The lowest scoring Senate Democrat was West Virginia’s Joe ManchinJoe ManchinIn Congress, what goes on behind closed doors? Jayapal to Dems: Ditch bipartisanship, go it alone on infrastructure Harris discusses voting rights with advocates in South Carolina MORE, with a score of 43. He was followed by now-former Sens. Heidi HeitkampMary (Heidi) Kathryn HeitkampEffective and profitable climate solutions are within the nation's farms and forests Bill Maher blasts removal of journalist at Teen Vogue Centrist Democrats pose major problem for progressives MORE (D-N.D.) with a score of 50 and Claire McCaskillClaire Conner McCaskillThe Hill's Morning Report - Presented by Uber - Jan. 6 commission vote delayed; infrastructure debate lingers into June Missouri Republicans move to block Greitens in key Senate race Democratic Kansas City, Mo., mayor eyes Senate run MORE of Missouri with a score of 79. Both senators lost their reelection bids last November to Republicans.

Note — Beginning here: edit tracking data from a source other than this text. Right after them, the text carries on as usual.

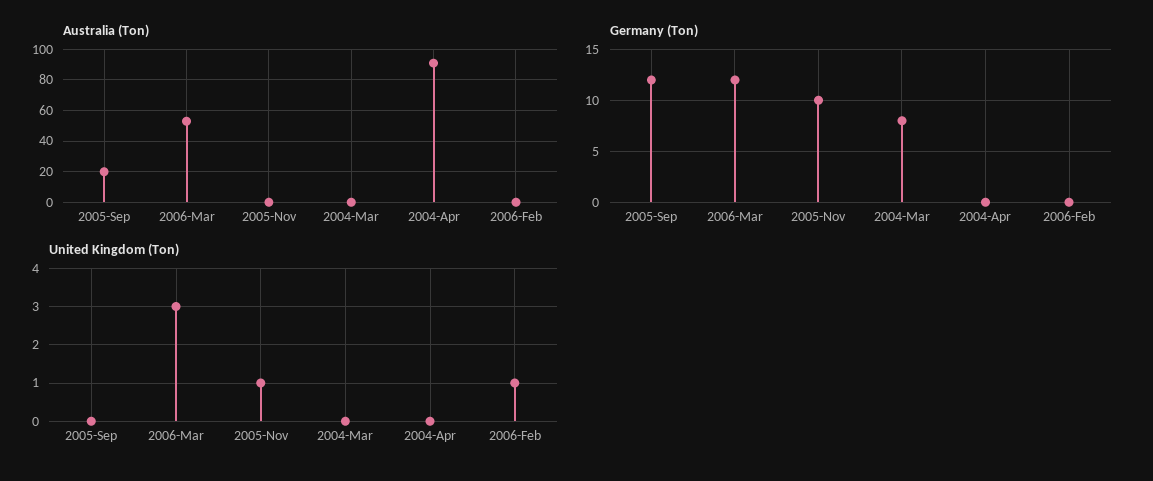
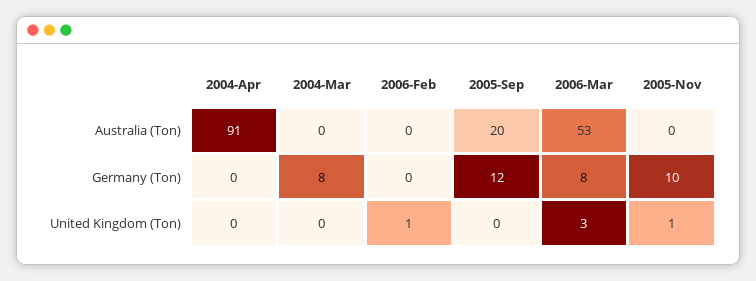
Germany (Ton), 2006-Mar: 12 -> 8

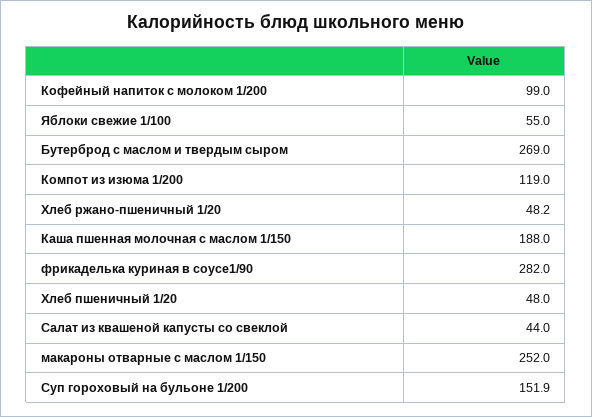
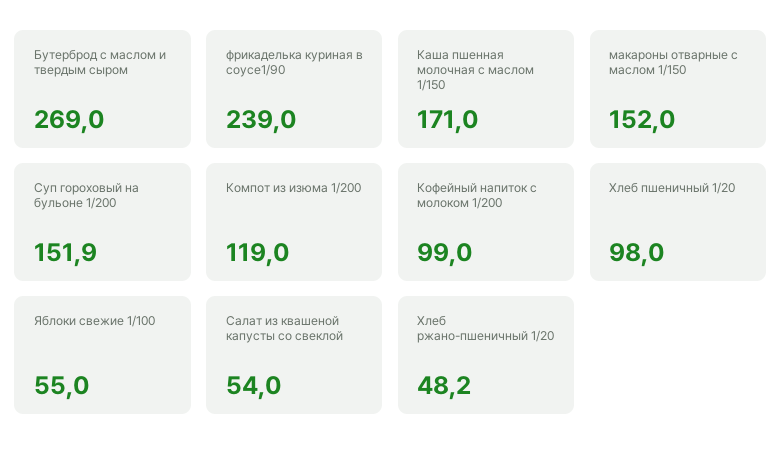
Каша пшенная молочная с маслом 1/150: 188 -> 171
фрикаделька куриная в соусе1/90: 282 -> 239
Хлеб пшеничный 1/20: 48 -> 98
Салат из квашеной капусты со свеклой: 44 -> 54
макароны отварные с маслом 1/150: 252 -> 152

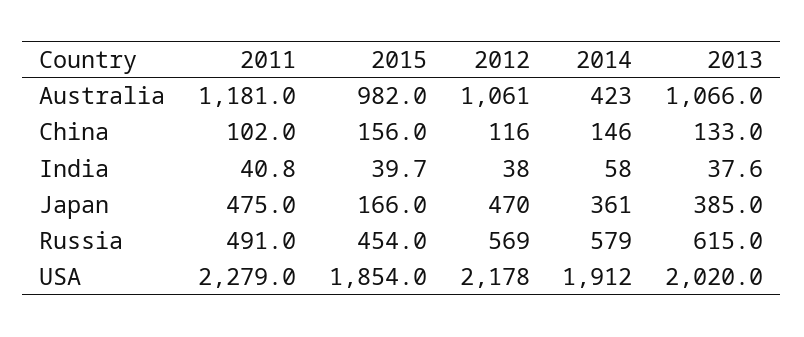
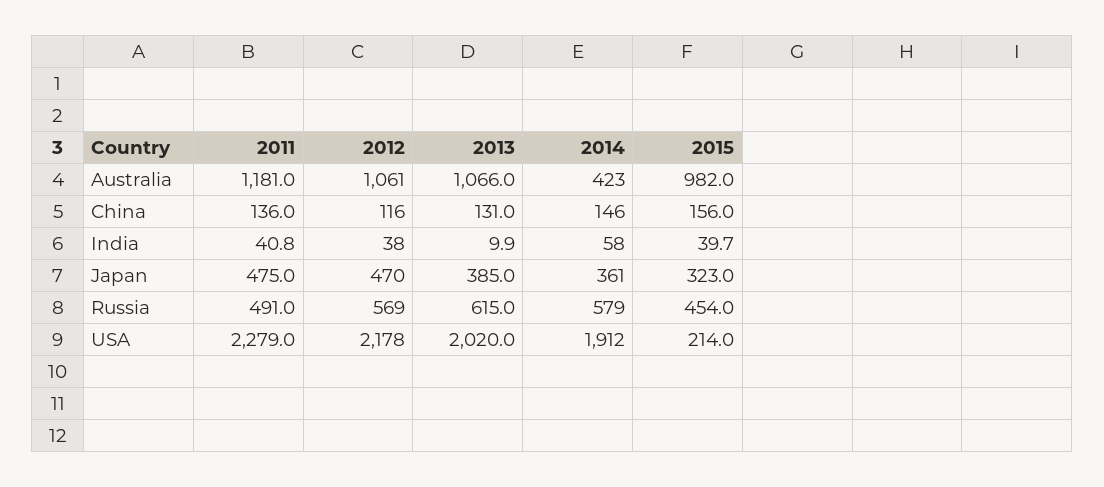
2011, China: 102 -> 136
2013, China: 133 -> 131
2013, India: 37.6 -> 9.9
2015, Japan: 166 -> 323
2015, USA: 1854 -> 214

The scorecard anticipates that lawmakers will raise their numbers in this next congress, with Democrats newly in control of the House.

“While we anticipate that the Trump administration and the Republican leadership in the Senate will prevent major pro-environment legislation from becoming law, there are opportunities to make significant progress in states across the country this year,” read the report.